*WHAT THIS EXERCISE ASKS*.
- 1) Answer these questions from the Downton Abbey article, one line each, marked (a), (b), (c):
(a) When were the Crawley family first introduced to the UK?
(b) On which channel and date does series three start in the UK?
(c) Which architect designed the form of Highclere Castle seen today?
- 2) For each statement, say yes or no according to the Downton Abbey article, and quote the words that decide it:
(a) Series two followed the Crawley family from 1916 to 1918.
(b) Highclere Castle is in Yorkshire.
(c) Highclere Castle stands within 500 acres of parkland.

*TEXT EXCERPT*.
"""

The Brits have always been smitten with period dramas (must be something to do with all those stolen glances and forbidden relationships between master and servant) and now the series has become huge in the US and was recently nominated for a shedload of Emmys.
Oscar-winning screenwriter Julian Fellowes (Gosford Park) weaves a brilliant script based around the Crawley family, who were first introduced to the UK in September 2010. Series one focussed on the period between the sinking of the Titanic to the start of World War I, April 1912 to August 1914. Series two then aired in September 2011 in the UK and January 2012 in the US and followed the loves and lives of the Crawley family again from the Battle of the Somme period to the flu pandemic, 1916 to 1918. The Christmas special gave diehard fans THE moment they were waiting for; Matthew Crawley and Lady Mary embraced (finally!) amidst falling snowflakes.
Series three of the lavish period costume drama starts in the UK on ITV on Sunday 16 September and it set in the roaring twenties period of British history and the series opens with the most hotly anticipated wedding since Prince William and Catherine Middleton tied the knot! Those who are really impatient can view the official ITV trailer on YouTube.
Along with fantastic scripts and lavish period costumes, there are of course the stunning set locations and here we look at some of the real life locations used in the Downton Abbey series;
Highclere Castle, Newbury RG20
Although Downton Abbey itself is meant to be set in Yorkshire, the Crawley family estate is actually set at the now famous Highclere Castle in the British county of Hampshire near the town of Newbury. Situated within 1,000 acres of parkland, Highclere Castle has been through many changes. Originally the country home of the Earls of Carnarvon since 1679, Henry Herbert, the first Earl of Carnarvon transformed the property into a Georgian mansion in the early 19th century. In the mid-19th century Highclere Castle was then transformed into the stunning period architecture that we witness today in Downton Abbey, that of an Elizabethan Castle. Architect Sir Charles Barry created the design and oversaw the build through to completion in 1878.

"""

*STUDY MATERIAL*.

"""

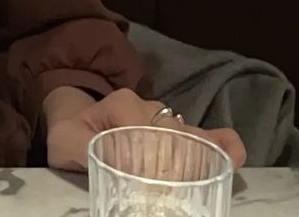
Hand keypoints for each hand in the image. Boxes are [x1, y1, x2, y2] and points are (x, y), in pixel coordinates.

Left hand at [45, 88, 246, 171]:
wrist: (76, 120)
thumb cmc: (70, 132)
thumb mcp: (65, 140)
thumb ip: (80, 149)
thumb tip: (108, 168)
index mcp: (122, 106)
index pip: (148, 134)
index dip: (155, 165)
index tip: (157, 187)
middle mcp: (149, 108)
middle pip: (175, 138)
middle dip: (181, 167)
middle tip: (176, 192)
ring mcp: (168, 118)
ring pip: (192, 138)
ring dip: (203, 160)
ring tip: (209, 180)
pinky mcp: (179, 131)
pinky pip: (206, 134)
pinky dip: (221, 145)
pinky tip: (234, 158)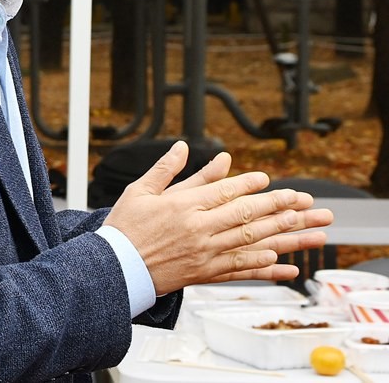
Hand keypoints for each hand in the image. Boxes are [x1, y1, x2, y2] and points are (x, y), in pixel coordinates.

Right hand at [102, 141, 332, 293]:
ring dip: (280, 234)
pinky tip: (280, 260)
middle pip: (244, 214)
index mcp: (182, 206)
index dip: (247, 184)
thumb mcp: (141, 191)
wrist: (115, 267)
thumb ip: (166, 169)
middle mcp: (198, 229)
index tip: (266, 179)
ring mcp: (203, 253)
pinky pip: (239, 268)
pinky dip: (261, 265)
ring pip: (249, 241)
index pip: (223, 191)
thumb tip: (184, 146)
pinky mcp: (204, 273)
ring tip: (304, 227)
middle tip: (302, 200)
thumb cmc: (125, 227)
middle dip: (276, 206)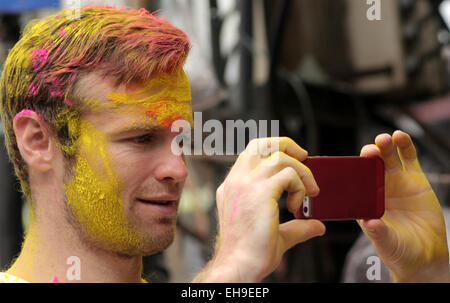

"""

*EXPECTED OUTPUTS*.
- 1)
(a) September 2010
(b) ITV, Sunday 16 September
(c) Sir Charles Barry

- 2)
(a) Yes: "from the Battle of the Somme period to the flu pandemic, 1916 to 1918"
(b) No: "the Crawley family estate is actually set at the now famous Highclere Castle in the British county of Hampshire near the town of Newbury"
(c) No: "Situated within 1,000 acres of parkland"